BEGIN DATA SHOWN
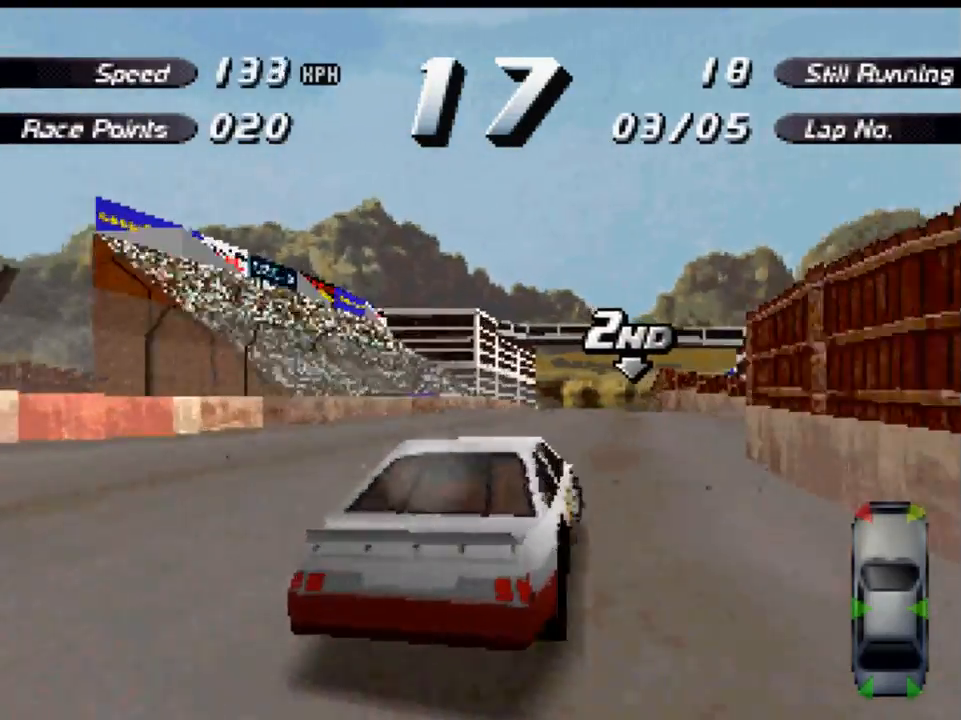
{"buttons": ["A"], "left_stick": "center", "right_stick": "center", "events": [[133, "A", "down"], [167, "DPAD_RIGHT", "up"], [333, "DPAD_RIGHT", "down"], [400, "DPAD_RIGHT", "up"]]}
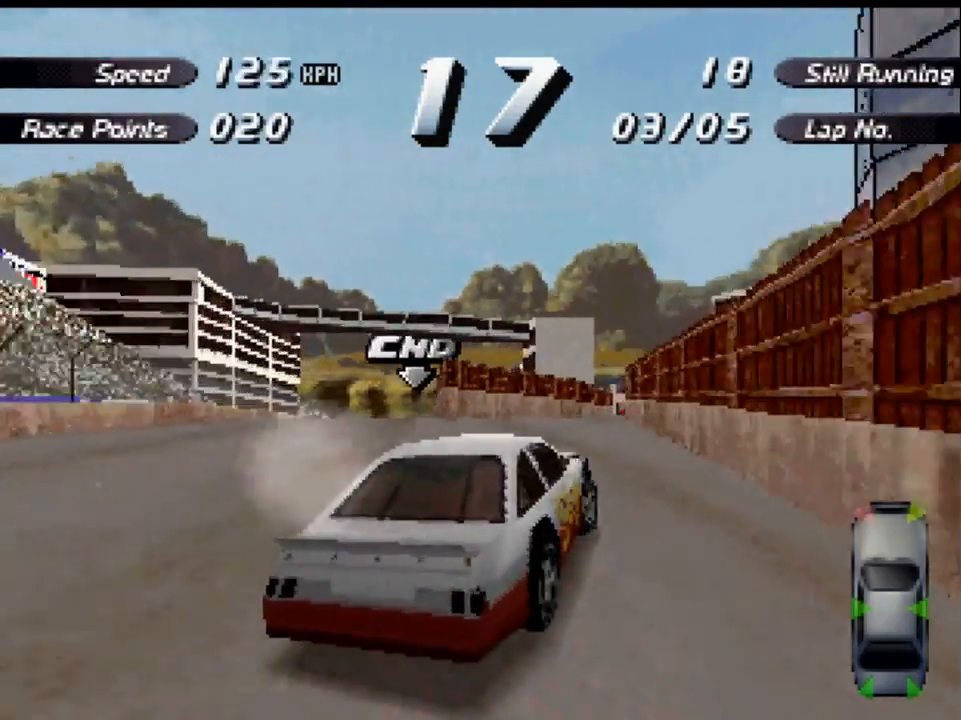
{"buttons": ["A"], "left_stick": "center", "right_stick": "center", "events": [[100, "DPAD_LEFT", "down"], [300, "DPAD_LEFT", "up"]]}
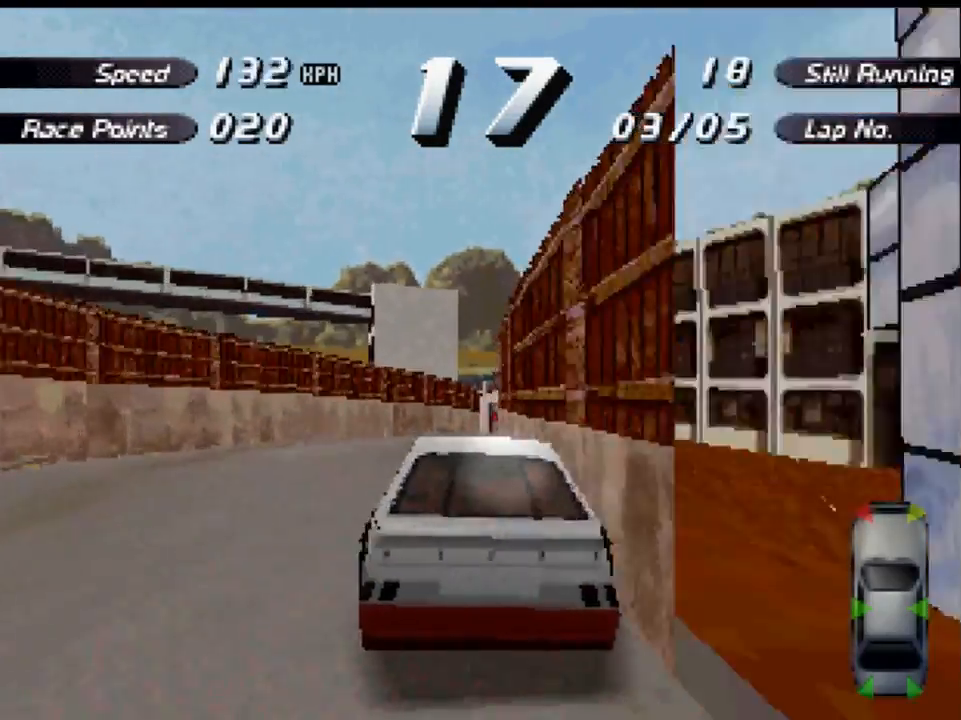
{"buttons": ["A"], "left_stick": "center", "right_stick": "center", "events": [[100, "DPAD_RIGHT", "down"], [333, "DPAD_RIGHT", "up"]]}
END DATA SHOWN
◆ **YOUR GOAL**: Omit the pictures, then give all the lines above again exactly.

◆ **RESPONSE TO THIS EXERCISE**:
{"buttons": ["A"], "left_stick": "center", "right_stick": "center", "events": [[133, "A", "down"], [167, "DPAD_RIGHT", "up"], [333, "DPAD_RIGHT", "down"], [400, "DPAD_RIGHT", "up"]]}
{"buttons": ["A"], "left_stick": "center", "right_stick": "center", "events": [[100, "DPAD_LEFT", "down"], [300, "DPAD_LEFT", "up"]]}
{"buttons": ["A"], "left_stick": "center", "right_stick": "center", "events": [[100, "DPAD_RIGHT", "down"], [333, "DPAD_RIGHT", "up"]]}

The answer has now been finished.